Some companies have yielded no value in the liquidation process, including All Best Offshore, Baadl Technologies, and Gujarat State Construction. There are also instances of financial creditors recovering single-digit percentages. Videocon Industries and Jet Airways are notable examples. Overall, the average recovery of 34 per cent of the claims since the IBC’s inception shows the extent of haircuts taken by the banks and financial institutions.
Experts suggest that seven years should be sufficient for a new law to stabilise, but the IBC, despite its initial promise, seems to have become entangled in a web of litigation, new interpretations, numerous amendments (as many as 84), challenges, and new precedents set by the Supreme Court. Once hailed as a game-changer, the IBC appears to be faltering.
The IBC’s intent was clear: to provide companies an opportunity to recover from financial distress. However, stakeholders, ranging from promoters to operational creditors, financial creditors to prospective buyers, seem to be using the law to their advantage. “It appears that the IBC is being used more as a recovery mode, and not just by operational creditors; financial creditors, including banks, are also employing this tactic,” observes Daizy Chawla, Senior Partner, S&A Law Offices.

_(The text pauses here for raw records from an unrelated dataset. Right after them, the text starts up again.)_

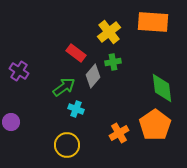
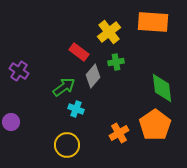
red rectangle: moved 3 px right, 1 px up
green cross: moved 3 px right
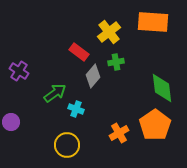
green arrow: moved 9 px left, 6 px down
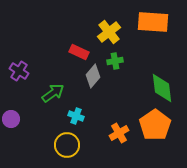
red rectangle: rotated 12 degrees counterclockwise
green cross: moved 1 px left, 1 px up
green arrow: moved 2 px left
cyan cross: moved 7 px down
purple circle: moved 3 px up
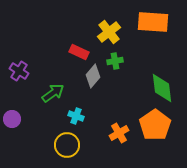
purple circle: moved 1 px right
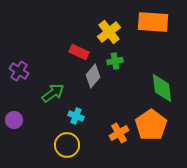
purple circle: moved 2 px right, 1 px down
orange pentagon: moved 4 px left
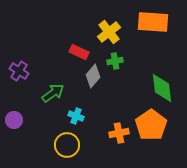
orange cross: rotated 18 degrees clockwise
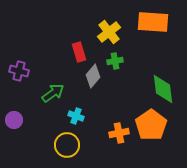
red rectangle: rotated 48 degrees clockwise
purple cross: rotated 18 degrees counterclockwise
green diamond: moved 1 px right, 1 px down
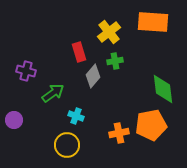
purple cross: moved 7 px right
orange pentagon: rotated 24 degrees clockwise
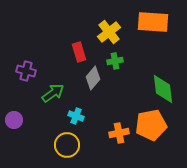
gray diamond: moved 2 px down
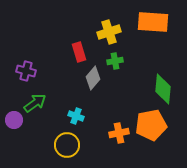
yellow cross: rotated 20 degrees clockwise
green diamond: rotated 12 degrees clockwise
green arrow: moved 18 px left, 10 px down
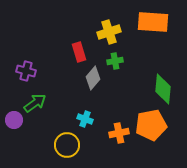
cyan cross: moved 9 px right, 3 px down
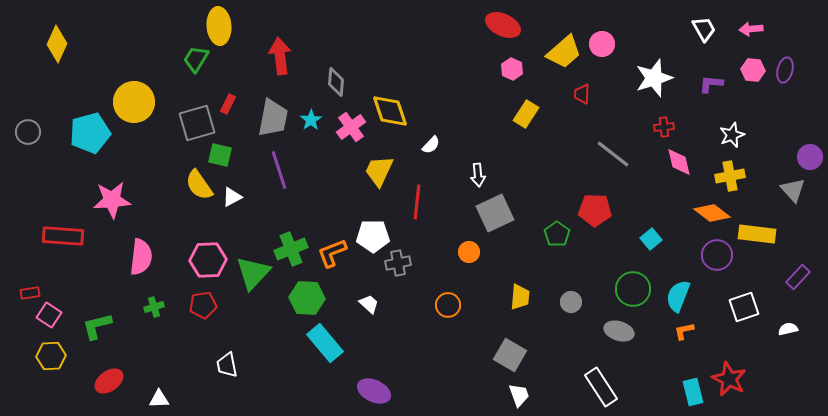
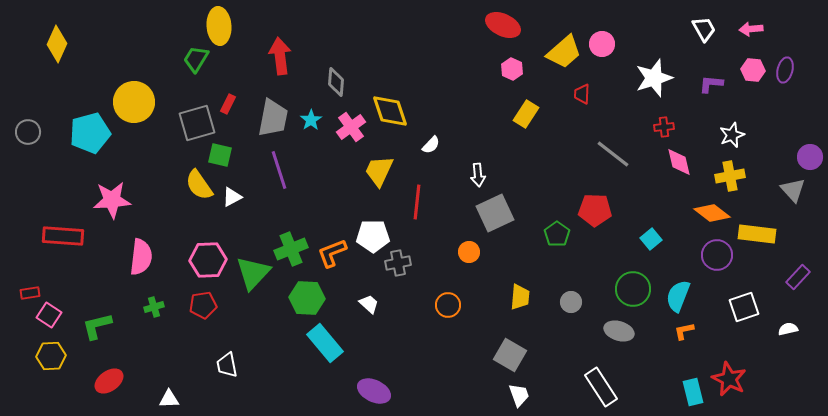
white triangle at (159, 399): moved 10 px right
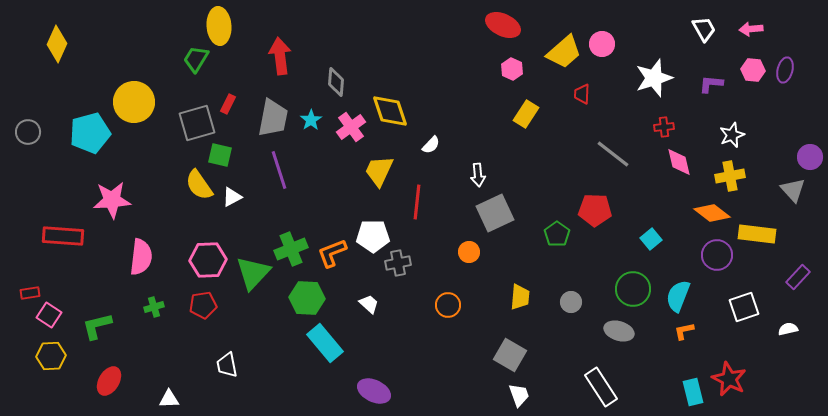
red ellipse at (109, 381): rotated 24 degrees counterclockwise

The only ones seemingly benefiting are the lawyers. “It is beneficial legislation for us,” one lawyer quips. Yet, the IBC did have initial successes, with larger cases like Essar Steel, Bhushan Steel, and Cement achieving good realisation. “There is certainly a change in the credit behaviour of the borrowers,” asserts R.K. Bansal, MD&CEO, Edelweiss ARC.
Technically, the IBC operates on strict deadlines, such as appointing valuers within 7 days or submitting claims within 90 days, reflecting a rigid time structure. “Incorporating the IBC process within this framework is a challenge,” admits Rajesh Narain Gupta, Managing Partner, SNG & Partners.
“We are so focused on changing the law. The law itself is mature; it’s the participants who are not mature enough to implement it. We need initiatives on skills development before we improve the law,” argues Abizer Diwanji, Head (Financial Services) at EY India.
Clearly, more than amendments, the IBC requires intent, additional benches, judges with subject expertise, adherence to timelines, a supportive ecosystem for distressed funds, and resolution certainty for investors.